February 28, 2023
February 28, 2023
This op-ed appeared in the February 26, 2023 edition of the Plain Dealer and on Cleveland.com.
Ohio House Republicans, including Speaker Jason Stephens, are making a big push for a flat state income tax. As the debate unfolds in Columbus, lawmakers and families across Ohio should be asking: Who benefits the most from a flat tax? Here’s a hint: it’s not most regular working families.
A flat tax is one where each taxpayer pays the same percentage of their income whereas a graduated tax applies higher rates to higher incomes. Flat taxes have some surface appeal but come with significant downsides and fail to deliver on many of the promises their proponents make.
The flat tax plan would deliver a windfall to the wealthy
Flattening Ohio’s income tax would lead to an average tax cut of $11,166 for the wealthiest 1 percent of the state’s earners (those earning more than $617,000 a year) while delivering an average tax cut of $0 to the poorest 20 percent, according to our microsimulation tax model. Those in the middle 20 percent would receive an average tax cut of $24, less than what it would cost to buy a family of four hotdogs at a Cavs game.
Overall, the plan would deliver 89 percent of its benefit to the wealthiest 20 percent of Ohioans, leaving just 11 percent for everyone else.
A flat income tax won’t bring a flat tax system
When it comes to opinions on tax fairness, almost everyone falls in one of two camps: either the rich should pay higher rates, or everyone should pay the same rate. The deep irony of the income tax plan being debated right now is that it would move Ohio further away from both these ideals.
Our analyses of Ohio’s tax system have shown that when you add up the sales, gasoline, property, income, and other taxes that Ohioans pay, the state right now is taxing wealthy families at lower rates than everyone else. For folks interested in the idea of a statewide flat tax, the logical next step should be to raise taxes at the top, not lower them. Providing wealthy families with an $11,000 annual tax cut will move Ohio’s overall tax system further away from any kind of flat tax ideal.

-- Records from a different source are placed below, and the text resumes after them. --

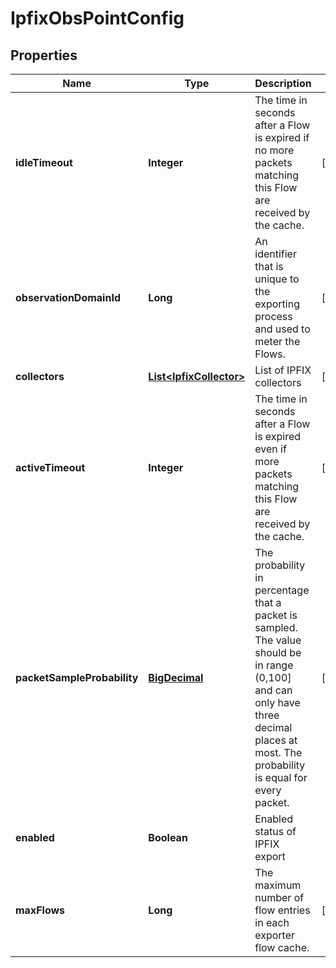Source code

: # IpfixObsPointConfig

## Properties
Name | Type | Description | Notes
------------ | ------------- | ------------- | -------------
**idleTimeout** | **Integer** | The time in seconds after a Flow is expired if no more packets matching this Flow are received by the cache.  |  [optional]
**observationDomainId** | **Long** | An identifier that is unique to the exporting process and used to meter the Flows.  |  [optional]
**collectors** | [**List&lt;IpfixCollector&gt;**](IpfixCollector.md) | List of IPFIX collectors |  [optional]
**activeTimeout** | **Integer** | The time in seconds after a Flow is expired even if more packets matching this Flow are received by the cache.  |  [optional]
**packetSampleProbability** | [**BigDecimal**](BigDecimal.md) | The probability in percentage that a packet is sampled. The value should be  in range (0,100] and can only have three decimal places at most. The probability  is equal for every packet.  |  [optional]
**enabled** | **Boolean** | Enabled status of IPFIX export | 
**maxFlows** | **Long** | The maximum number of flow entries in each exporter flow cache.  |  [optional]
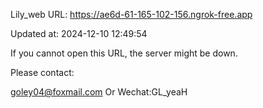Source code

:Lily_web URL: https://ae6d-61-165-102-156.ngrok-free.app

Updated at: 2024-12-10 12:49:54

If you cannot open this URL, the server might be down.

Please contact: 

goley04@foxmail.com Or Wechat:GL_yeaH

The flat tax plan wouldn’t bolster the economy
The most common arguments cited to support flat income taxes are that doing so will strengthen small businesses and accelerate economic growth within a state’s borders. Neither of these claims has merit.
For starters, as our analysis of Ohio’s flat tax plan shows, flat taxes tend to favor those with the highest incomes. This includes the largest and most profitable businesses, not your local small businesses.

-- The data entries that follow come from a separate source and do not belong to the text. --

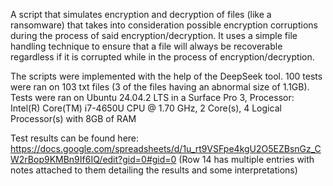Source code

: A script that simulates encryption and decryption of files (like a ransomware) that takes into consideration possible encryption corruptions during the process of said encryption/decryption. 
It uses a simple file handling technique to ensure that a file will always be recoverable regardless if it is corrupted while in the process of encryption/decryption.

The scripts were implemented with the help of the DeepSeek tool.
100 tests were ran on 103 txt files (3 of the files having an abnormal size of 1.1GB).
Tests were ran on Ubuntu 24.04.2 LTS in a Surface Pro 3, Processor: Intel(R) Core(TM) i7-4650U CPU @ 1.70 GHz, 2 Core(s), 4 Logical Processor(s) with 8GB of RAM

Test results can be found here: https://docs.google.com/spreadsheets/d/1u_rt9VSFpe4kgU2O5EZBsnGz_CW2rBop9KMBn9If6IQ/edit?gid=0#gid=0
(Row 14 has multiple entries with notes attached to them detailing the results and some interpretations)
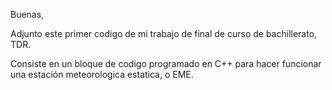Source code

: Buenas, 

Adjunto este primer codigo de mi trabajo de final de curso de bachillerato, TDR.

Consiste en un bloque de codigo programado en C++ para hacer funcionar una estación meteorologica estatica, o EME. 
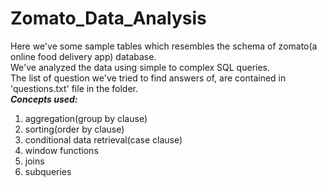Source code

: # Zomato_Data_Analysis
Here we've some sample tables which resembles the schema of zomato(a online food delivery app) database.
<br>
We've analyzed the data using simple to complex SQL queries.
<br>
The list of question we've tried to find answers of, are contained in 'questions.txt' file in the folder.
<br>
<i><b>Concepts used:</b></i>
1. aggregation(group by clause)
2. sorting(order by clause)
3. conditional data retrieval(case clause)
4. window functions
5. joins
6. subqueries
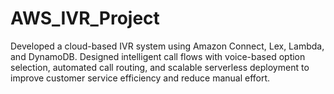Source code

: # AWS_IVR_Project
Developed a cloud-based IVR system using Amazon Connect, Lex, Lambda, and DynamoDB. Designed intelligent call flows with voice-based option selection, automated call routing, and scalable serverless deployment to improve customer service efficiency and reduce manual effort.
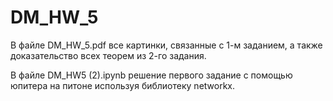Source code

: # DM_HW_5

В файле DM_HW_5.pdf все картинки, связанные с 1-м заданием, а также доказательство всех теорем из 2-го задания.

В файле DM_HW5 (2).ipynb решение первого задание с помощью юпитера на питоне используя библиотеку networkx.
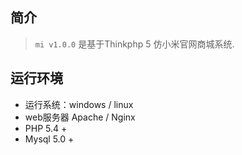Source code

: ## 简介 ##
> `mi v1.0.0` 是基于Thinkphp 5 仿小米官网商城系统.

## 运行环境 ##
- 运行系统：windows / linux
- web服务器 Apache / Nginx
- PHP 5.4 +
- Mysql 5.0 +
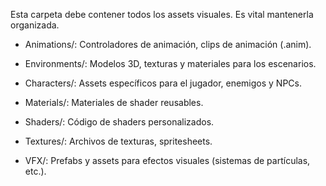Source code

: Esta carpeta debe contener todos los assets visuales. Es vital mantenerla organizada.

- Animations/: Controladores de animación, clips de animación (.anim).

- Environments/: Modelos 3D, texturas y materiales para los escenarios.

- Characters/: Assets específicos para el jugador, enemigos y NPCs.

- Materials/: Materiales de shader reusables.

- Shaders/: Código de shaders personalizados.

- Textures/: Archivos de texturas, spritesheets.

- VFX/: Prefabs y assets para efectos visuales (sistemas de partículas, etc.).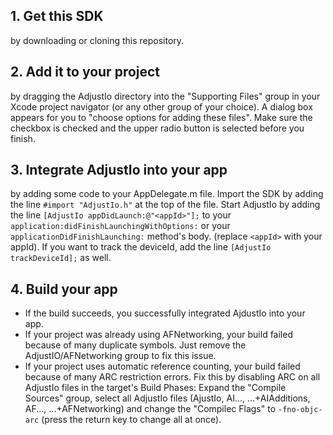 ## 1. Get this SDK
by downloading or cloning this repository.

## 2. Add it to your project
by dragging the AdjustIo directory into the "Supporting Files" group in your Xcode project navigator (or any other group of your choice). A dialog box appears for you to "choose options for adding these files". Make sure the checkbox is checked and the upper radio button is selected before you finish.

## 3. Integrate AdjustIo into your app
by adding some code to your AppDelegate.m file. Import the SDK by adding the line `#import "AdjustIo.h"` at the top of the file. Start AdjustIo by adding the line `[AdjustIo appDidLaunch:@"<appId>"];` to your `application:didFinishLaunchingWithOptions:` or your `applicationDidFinishLaunching:` method's body. (replace `<appId>` with your appId). If you want to track the deviceId, add the line `[AdjustIo trackDeviceId];` as well.

## 4. Build your app
* If the build succeeds, you successfully integrated AjdustIo into your app.
* If your project was already using AFNetworking, your build failed because of many duplicate symbols. Just remove the AdjustIO/AFNetworking group to fix this issue.
* If your project uses automatic reference counting, your build failed because of many ARC restriction errors. Fix this by disabling ARC on all AdjustIo files in the target's Build Phases: Expand the "Compile Sources" group, select all AdjustIo files (AjustIo, AI..., ...+AIAdditions, AF..., ...+AFNetworking) and change the "Compilec Flags" to `-fno-objc-arc` (press the return key to change all at once).

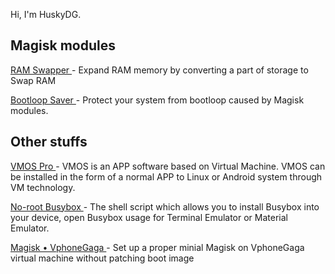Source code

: Hi, I'm HuskyDG.

## Magisk modules

[ RAM Swapper ](https://github.com/HuskyDG/Magisk_RAM_Swapper) - Expand RAM memory by converting a part of storage to Swap RAM

[ Bootloop Saver ](https://github.com/HuskyDG/Magisk_BootloopSaver) - Protect your system from bootloop caused by Magisk modules.



## Other stuffs

[ VMOS Pro ](./vmos) - VMOS is an APP software based on Virtual Machine. VMOS can be installed in the form of a normal APP to Linux or Android system through VM technology.

[ No-root Busybox ](http://github.com/huskydg/busybox-no-root) - The shell script which allows you to install Busybox into your device, open Busybox usage for Terminal Emulator or Material Emulator.

[ Magisk • VphoneGaga ](./vphonegaga/magisk) - Set up a proper minial Magisk on VphoneGaga virtual machine without patching boot image

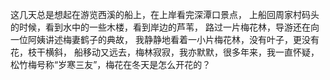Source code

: 这几天总是想起在游览西溪的船上，在上岸看完深潭口景点， 上船回周家村码头的时候，看到水中的一些木楼，看到岸边的芦苇， 路过一片梅花林，导游还在向一位阿姨讲述梅妻鹤子的典故， 我静静地看着一小片梅花林，没有叶子，更没有花，枝干横斜， 船移动又远去，梅林寂寂，我亦默默，很多年来，我一直怀疑， 松竹梅号称“岁寒三友”，梅花在冬天是怎么开花的？
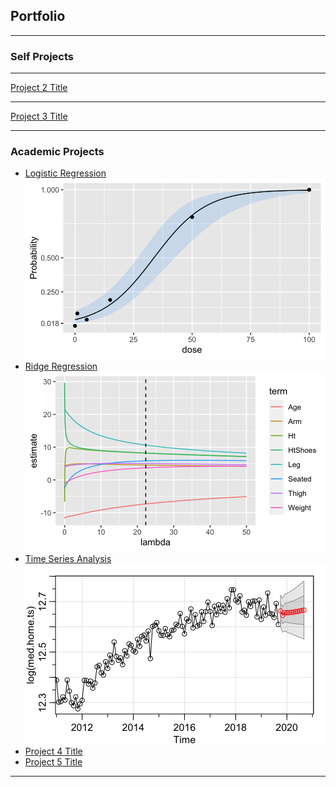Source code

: ## Portfolio

---

### Self Projects

[](/sample_page)

---
[Project 2 Title](/pdf/sample_presentation.pdf)

---
[Project 3 Title](http://example.com/)

---

### Academic Projects

- [Logistic Regression](https://npham25.github.io/html/Logistic-Regression.html)
  <img src="images/logreg.png?raw=true"/>
- [Ridge Regression](https://npham25.github.io/html/Ridge-regression.html)
  <img src="images/ridgereg.png?raw=true"/>
- [Time Series Analysis](https://npham25.github.io/html/Time-Series.html)
  <img src="images/ts.png?raw=true"/>
- [Project 4 Title](http://example.com/)
- [Project 5 Title](http://example.com/)

---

More broadly, the impact a flat tax can have on business decisions and overall growth is sharply limited by the small overall size of the income tax. State and local taxes account for just 2.3 percent of the cost of doing business, with the other 98 percent tied up in other areas like payroll, equipment, and real estate costs. And according to the accounting firm Ernst & Young LLP, state personal income taxes make up just six percent of the total state and local tax bill falling on business. In other words, the personal income tax is a small fraction of a small fraction of the expenses paid by business owners, suggesting that even dramatic changes in this area will have minimal impact on businesses’ bottom lines.
Flat taxes don’t live up to the hype
The flat tax plan and others being discussed that would cut even deeper would be windfalls for the wealthy, and expensive ones at that. Families with incomes over $300,000 per year, for example, could expect to gain, as a group, about a billion dollars annually under the flat tax plan. If you asked Ohio families about their top priorities for this legislative session, it’s a safe bet that very few of them would choose a billion-dollar tax cut for this group over funding for schools, parks, and infrastructure.
The standard playbook I’ve seen from watching flat tax debates unfold in other states is that proponents tend to cast their arguments using grandiose notions of fairness, simplicity, and growth. But just behind the happy talk is an unsettling reality: the most direct result of what’s being discussed is just another tax cut for the rich. It’s up to Ohioans to decide if that’s what they want their elected officials to prioritize this year.